### Problem details
Scan the records below and report how many lines contain the word "FeatureCollection", giving the number by itself.
Top of Data provided
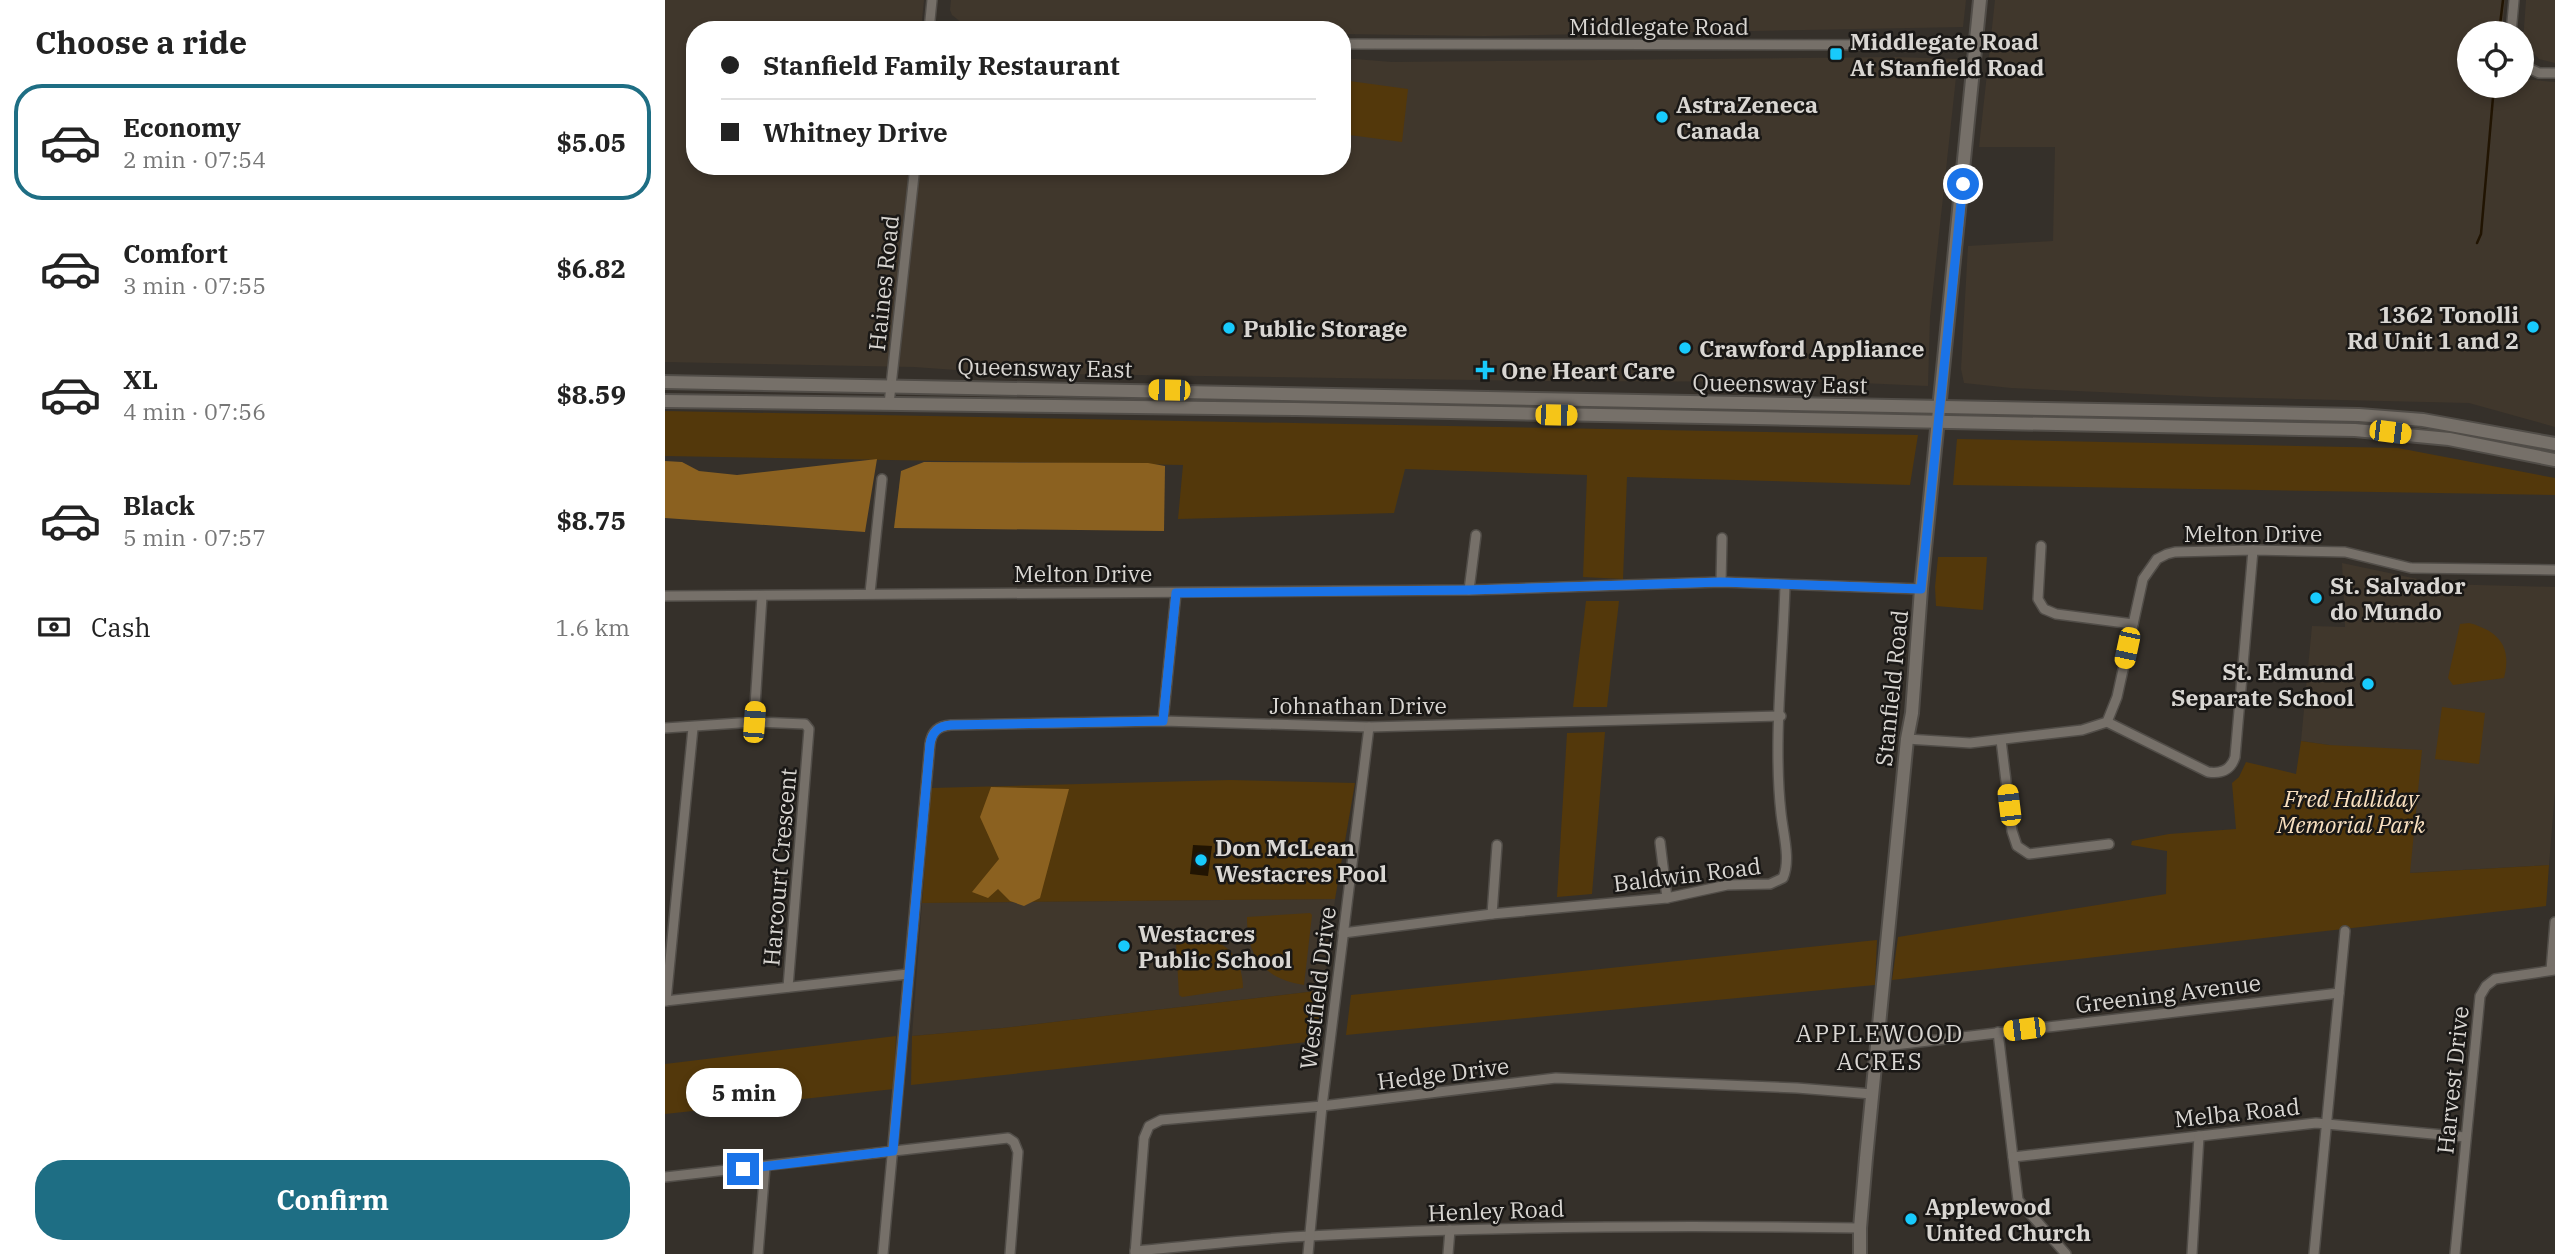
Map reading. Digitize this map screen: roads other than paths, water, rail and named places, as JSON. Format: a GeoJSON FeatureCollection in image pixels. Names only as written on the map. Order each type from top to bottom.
{"type":"FeatureCollection","features":[{"type":"Feature","properties":{"kind":"main road","name":"Stanfield Road"},"geometry":{"type":"LineString","coordinates":[[1860,1254],[1872,1094],[1907,739],[1912,713],[1921,589],[1980,0]]}},
{"type":"Feature","properties":{"kind":"main road","name":"Queensway East"},"geometry":{"type":"LineString","coordinates":[[665,382],[2386,416],[2445,423],[2555,444]]}},
{"type":"Feature","properties":{"kind":"main road","name":"Queensway East"},"geometry":{"type":"LineString","coordinates":[[665,401],[2390,432],[2449,439],[2555,460]]}},
{"type":"Feature","properties":{"kind":"street"},"geometry":{"type":"LineString","coordinates":[[930,21],[932,0]]}},
{"type":"Feature","properties":{"kind":"street"},"geometry":{"type":"LineString","coordinates":[[2512,21],[2514,0]]}},
{"type":"Feature","properties":{"kind":"street","name":"Middlegate Road"},"geometry":{"type":"LineString","coordinates":[[1351,44],[1976,43]]}},
{"type":"Feature","properties":{"kind":"street"},"geometry":{"type":"LineString","coordinates":[[2534,71],[2555,73]]}},
{"type":"Feature","properties":{"kind":"street","name":"Haines Road"},"geometry":{"type":"LineString","coordinates":[[890,404],[914,175]]}},
{"type":"Feature","properties":{"kind":"street"},"geometry":{"type":"LineString","coordinates":[[870,593],[882,479]]}},
{"type":"Feature","properties":{"kind":"street"},"geometry":{"type":"LineString","coordinates":[[1469,590],[1476,535]]}},
{"type":"Feature","properties":{"kind":"street"},"geometry":{"type":"LineString","coordinates":[[1721,582],[1722,538]]}},
{"type":"Feature","properties":{"kind":"street"},"geometry":{"type":"LineString","coordinates":[[2041,546],[2038,596],[2039,604],[2044,609],[2056,614],[2133,624]]}},
{"type":"Feature","properties":{"kind":"street"},"geometry":{"type":"LineString","coordinates":[[1907,739],[1970,743],[2082,730],[2107,722],[2208,772],[2221,773],[2229,768],[2235,757],[2253,550]]}},
{"type":"Feature","properties":{"kind":"street","name":"Melton Drive"},"geometry":{"type":"LineString","coordinates":[[2107,722],[2117,697],[2143,579],[2157,559],[2175,552],[2346,552],[2411,568],[2555,570]]}},
{"type":"Feature","properties":{"kind":"street","name":"Melton Drive"},"geometry":{"type":"LineString","coordinates":[[665,596],[1469,590],[1721,582],[1921,589]]}},
{"type":"Feature","properties":{"kind":"street","name":"Baldwin Road"},"geometry":{"type":"LineString","coordinates":[[1343,933],[1492,914],[1667,898],[1727,885],[1770,884],[1783,878],[1787,863],[1779,793],[1785,585]]}},
{"type":"Feature","properties":{"kind":"street"},"geometry":{"type":"LineString","coordinates":[[1163,721],[1176,593]]}},
{"type":"Feature","properties":{"kind":"street"},"geometry":{"type":"LineString","coordinates":[[754,722],[762,596]]}},
{"type":"Feature","properties":{"kind":"street","name":"Johnathan Drive"},"geometry":{"type":"LineString","coordinates":[[908,974],[930,744],[936,730],[943,726],[1163,721],[1369,727],[1780,716]]}},
{"type":"Feature","properties":{"kind":"street","name":"Harcourt Crescent"},"geometry":{"type":"LineString","coordinates":[[665,728],[754,722],[805,724],[809,729],[789,987]]}},
{"type":"Feature","properties":{"kind":"street"},"geometry":{"type":"LineString","coordinates":[[693,727],[665,1001],[908,974],[883,1254]]}},
{"type":"Feature","properties":{"kind":"street","name":"Westfield Drive"},"geometry":{"type":"LineString","coordinates":[[1308,1254],[1322,1107],[1369,727]]}},
{"type":"Feature","properties":{"kind":"street"},"geometry":{"type":"LineString","coordinates":[[2001,740],[2012,831],[2017,846],[2029,854],[2109,844]]}},
{"type":"Feature","properties":{"kind":"street"},"geometry":{"type":"LineString","coordinates":[[1660,842],[1667,898]]}},
{"type":"Feature","properties":{"kind":"street"},"geometry":{"type":"LineString","coordinates":[[1492,914],[1497,845]]}},
{"type":"Feature","properties":{"kind":"street","name":"Harvest Drive"},"geometry":{"type":"LineString","coordinates":[[2455,1254],[2477,1011],[2486,986],[2502,977],[2553,970],[2555,922]]}},
{"type":"Feature","properties":{"kind":"street"},"geometry":{"type":"LineString","coordinates":[[2314,1254],[2345,931]]}},
{"type":"Feature","properties":{"kind":"street","name":"Greening Avenue"},"geometry":{"type":"LineString","coordinates":[[1877,1047],[2339,993]]}},
{"type":"Feature","properties":{"kind":"street"},"geometry":{"type":"LineString","coordinates":[[1998,1032],[2018,1200],[2066,1254]]}},
{"type":"Feature","properties":{"kind":"street","name":"Hedge Drive"},"geometry":{"type":"LineString","coordinates":[[1135,1253],[1144,1138],[1149,1126],[1161,1120],[1322,1107],[1556,1079],[1797,1088],[1872,1094]]}},
{"type":"Feature","properties":{"kind":"street","name":"Melba Road"},"geometry":{"type":"LineString","coordinates":[[2013,1157],[2327,1123],[2465,1137]]}},
{"type":"Feature","properties":{"kind":"street"},"geometry":{"type":"LineString","coordinates":[[2192,1254],[2199,1136]]}},
{"type":"Feature","properties":{"kind":"street"},"geometry":{"type":"LineString","coordinates":[[665,1177],[1008,1138],[1014,1142],[1018,1152],[1010,1254]]}},
{"type":"Feature","properties":{"kind":"street"},"geometry":{"type":"LineString","coordinates":[[758,1254],[765,1167]]}},
{"type":"Feature","properties":{"kind":"street","name":"Henley Road"},"geometry":{"type":"LineString","coordinates":[[1135,1253],[1311,1236],[1450,1230],[1601,1226],[1860,1228]]}},
{"type":"Feature","properties":{"kind":"street"},"geometry":{"type":"LineString","coordinates":[[1448,1254],[1450,1230]]}},
{"type":"Feature","properties":{"kind":"waterway"},"geometry":{"type":"LineString","coordinates":[[2500,21],[2503,0]]}},
{"type":"Feature","properties":{"kind":"waterway"},"geometry":{"type":"LineString","coordinates":[[2477,243],[2481,234],[2493,98]]}},
{"type":"Feature","properties":{"kind":"place","name":"Middlegate Road At Stanfield Road"},"geometry":{"type":"Point","coordinates":[1836,54]}},
{"type":"Feature","properties":{"kind":"place","name":"AstraZeneca Canada"},"geometry":{"type":"Point","coordinates":[1662,117]}},
{"type":"Feature","properties":{"kind":"place","name":"1362 Tonolli Rd Unit 1 and 2"},"geometry":{"type":"Point","coordinates":[2533,327]}},
{"type":"Feature","properties":{"kind":"place","name":"Public Storage"},"geometry":{"type":"Point","coordinates":[1229,328]}},
{"type":"Feature","properties":{"kind":"place","name":"Crawford Appliance"},"geometry":{"type":"Point","coordinates":[1685,348]}},
{"type":"Feature","properties":{"kind":"place","name":"One Heart Care"},"geometry":{"type":"Point","coordinates":[1485,370]}},
{"type":"Feature","properties":{"kind":"place","name":"St. Salvador do Mundo"},"geometry":{"type":"Point","coordinates":[2316,598]}},
{"type":"Feature","properties":{"kind":"place","name":"St. Edmund Separate School"},"geometry":{"type":"Point","coordinates":[2368,684]}},
{"type":"Feature","properties":{"kind":"place","name":"Don McLean Westacres Pool"},"geometry":{"type":"Point","coordinates":[1201,860]}},
{"type":"Feature","properties":{"kind":"place","name":"Westacres Public School"},"geometry":{"type":"Point","coordinates":[1124,946]}},
{"type":"Feature","properties":{"kind":"place","name":"Applewood United Church"},"geometry":{"type":"Point","coordinates":[1911,1219]}},
{"type":"Feature","properties":{"kind":"district","name":"APPLEWOOD ACRES"},"geometry":{"type":"Point","coordinates":[1880,1047]}},
{"type":"Feature","properties":{"kind":"park label","name":"Fred Halliday Memorial Park"},"geometry":{"type":"Point","coordinates":[2351,811]}}]}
Bottom of Data provided
### Output of the task
2